◆ TASK INSTRUCTIONS
Return all the data verbatim but without images.
** Opening DATASET RECORDS block **
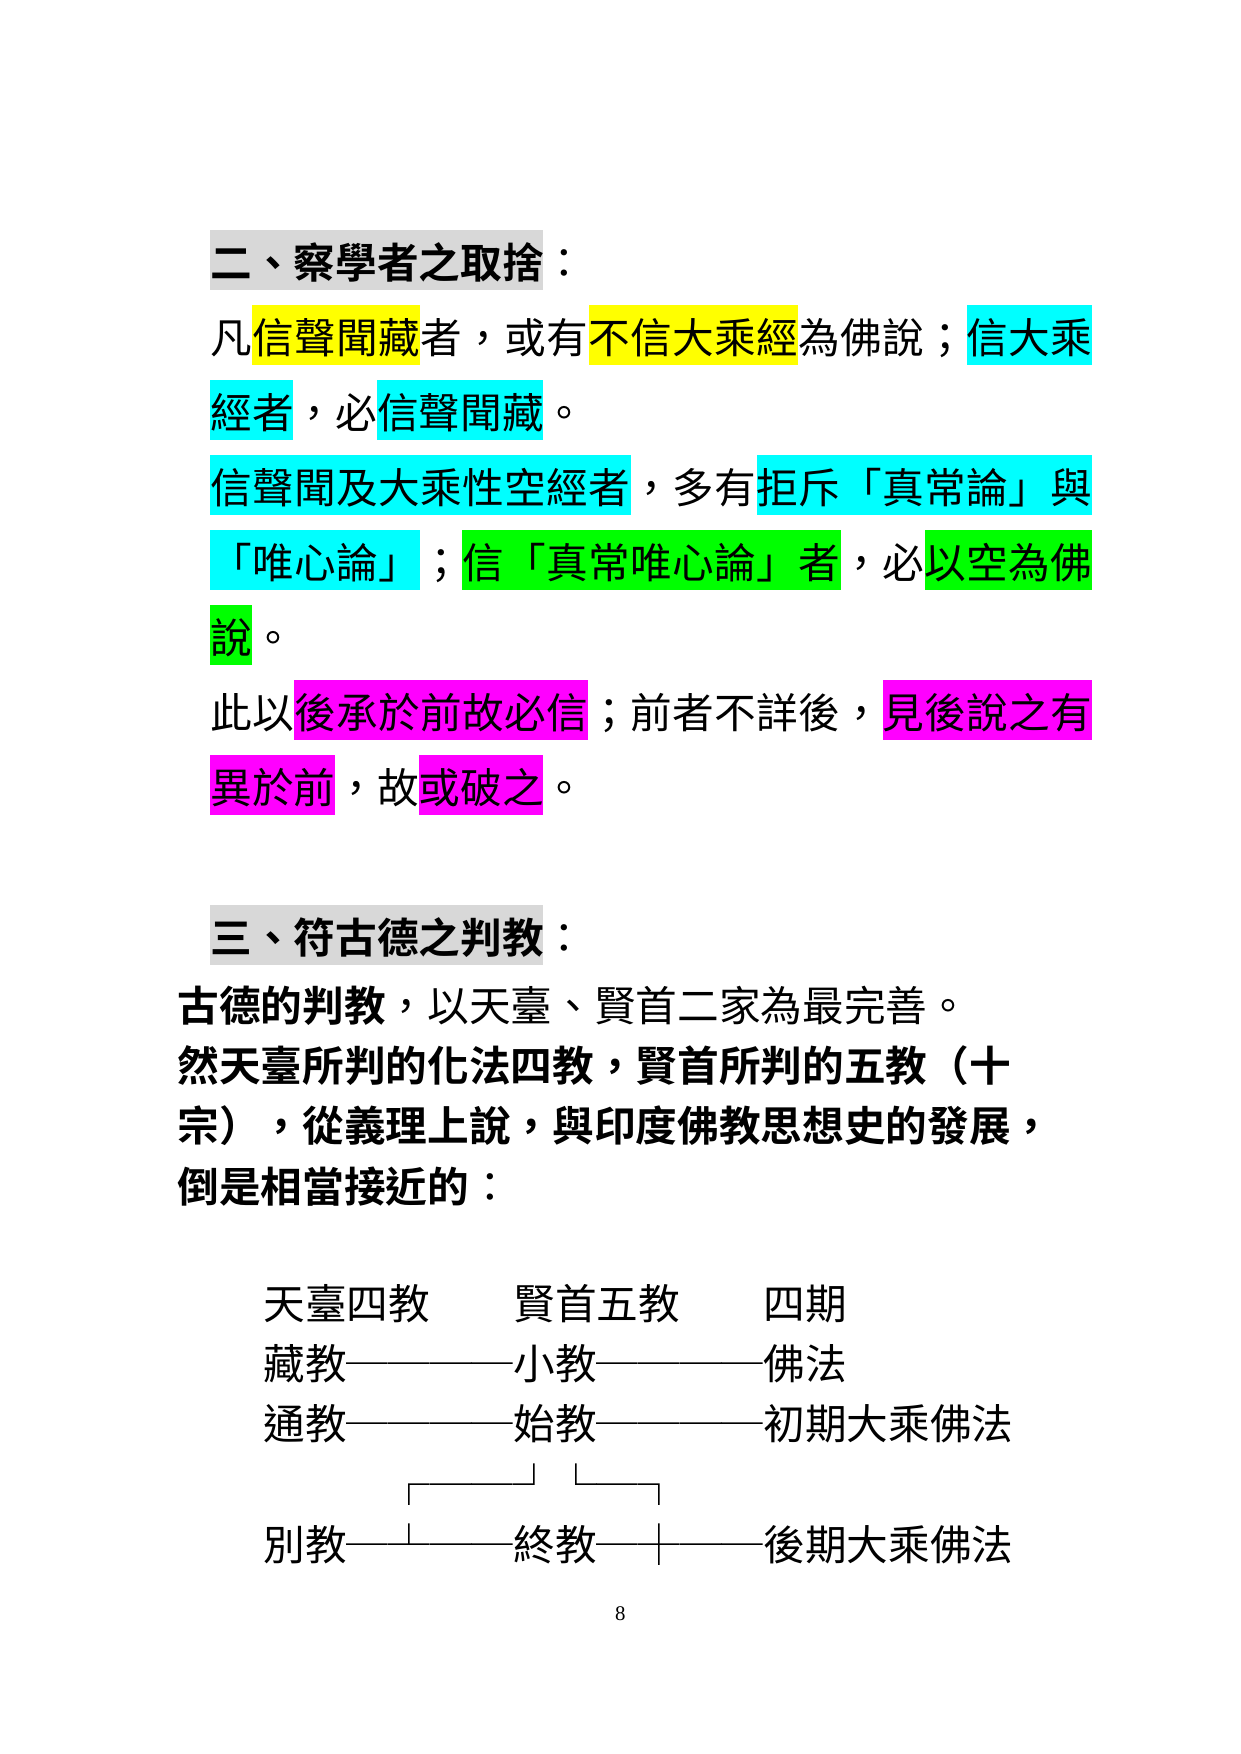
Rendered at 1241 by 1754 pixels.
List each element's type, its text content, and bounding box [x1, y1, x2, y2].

text 藏教────小教────佛法 [221, 1331, 1092, 1391]
text 此以後承於前故必信；前者不詳後，見後說之有異於前，故或破之。 [210, 673, 1092, 823]
text 凡信聲聞藏者，或有不信大乘經為佛說；信大乘經者，必信聲聞藏。 [210, 298, 1092, 448]
text 古德的判教，以天臺、賢首二家為最完善。 [177, 973, 1092, 1033]
text 天臺四教 賢首五教 四期 [221, 1271, 1092, 1331]
text 通教────始教────初期大乘佛法 [221, 1391, 1092, 1452]
text 信聲聞及大乘性空經者，多有拒斥「真常論」與「唯心論」；信「真常唯心論」者，必以空為佛說。 [210, 448, 1092, 673]
text ┌──┘└─┐ [221, 1452, 1092, 1512]
text 三、符古德之判教： [210, 898, 1092, 973]
text 別教─┴──終教─┼──後期大乘佛法 [221, 1512, 1092, 1572]
text 然天臺所判的化法四教，賢首所判的五教（十宗），從義理上說，與印度佛教思想史的發展，倒是相當接近的： [177, 1033, 1092, 1214]
text 二、察學者之取捨： [210, 223, 1092, 298]
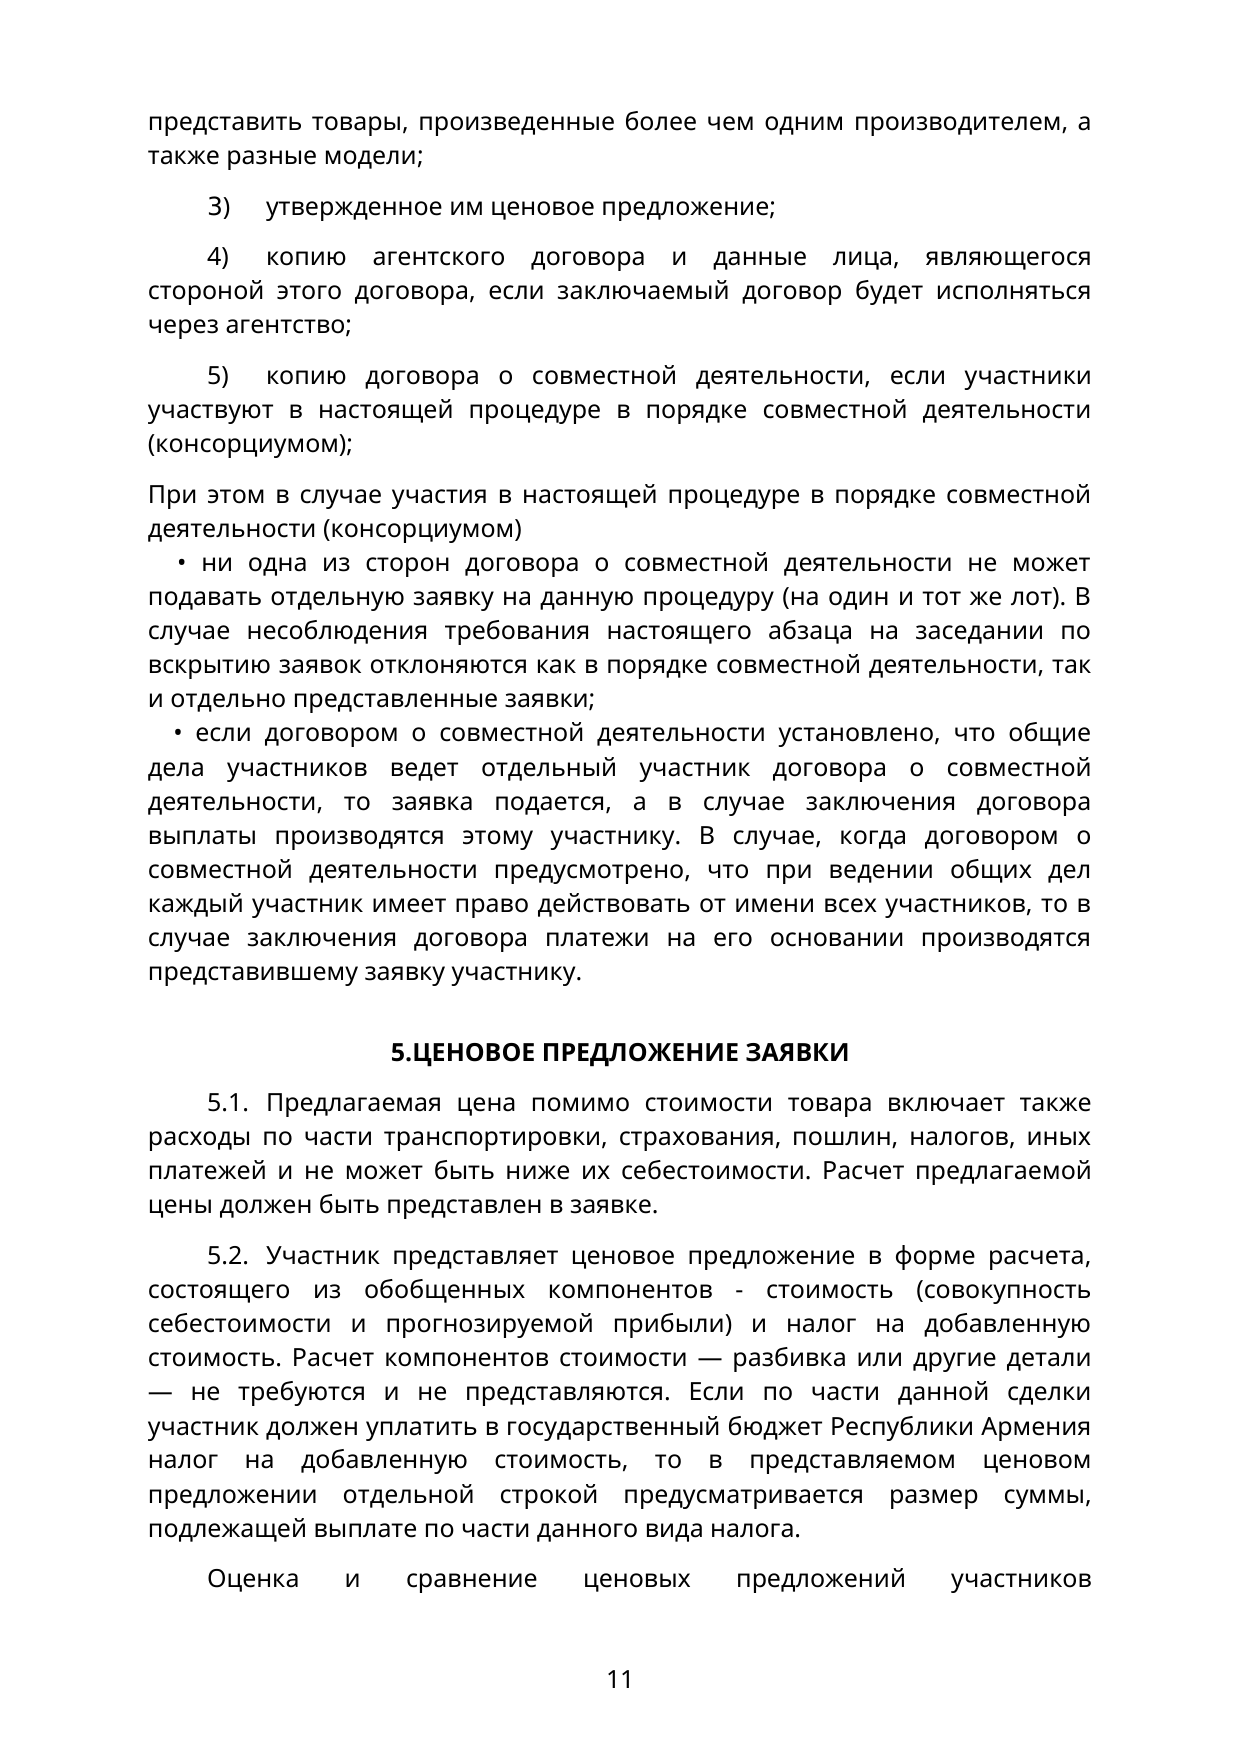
** Closing DATASET RECORDS block **
◆ OUTPUT BELOW
Rendered at 1241 by 1754 pixels.
List each element's type, its text content, and bounding box [x1, y1, x2, y2].

text 藏教────小教────佛法 [221, 1331, 1092, 1391]
text 此以後承於前故必信；前者不詳後，見後說之有異於前，故或破之。 [210, 673, 1092, 823]
text 凡信聲聞藏者，或有不信大乘經為佛說；信大乘經者，必信聲聞藏。 [210, 298, 1092, 448]
text 古德的判教，以天臺、賢首二家為最完善。 [177, 973, 1092, 1033]
text 天臺四教 賢首五教 四期 [221, 1271, 1092, 1331]
text 通教────始教────初期大乘佛法 [221, 1391, 1092, 1452]
text 信聲聞及大乘性空經者，多有拒斥「真常論」與「唯心論」；信「真常唯心論」者，必以空為佛說。 [210, 448, 1092, 673]
text ┌──┘└─┐ [221, 1452, 1092, 1512]
text 三、符古德之判教： [210, 898, 1092, 973]
text 別教─┴──終教─┼──後期大乘佛法 [221, 1512, 1092, 1572]
text 然天臺所判的化法四教，賢首所判的五教（十宗），從義理上說，與印度佛教思想史的發展，倒是相當接近的： [177, 1033, 1092, 1214]
text 二、察學者之取捨： [210, 223, 1092, 298]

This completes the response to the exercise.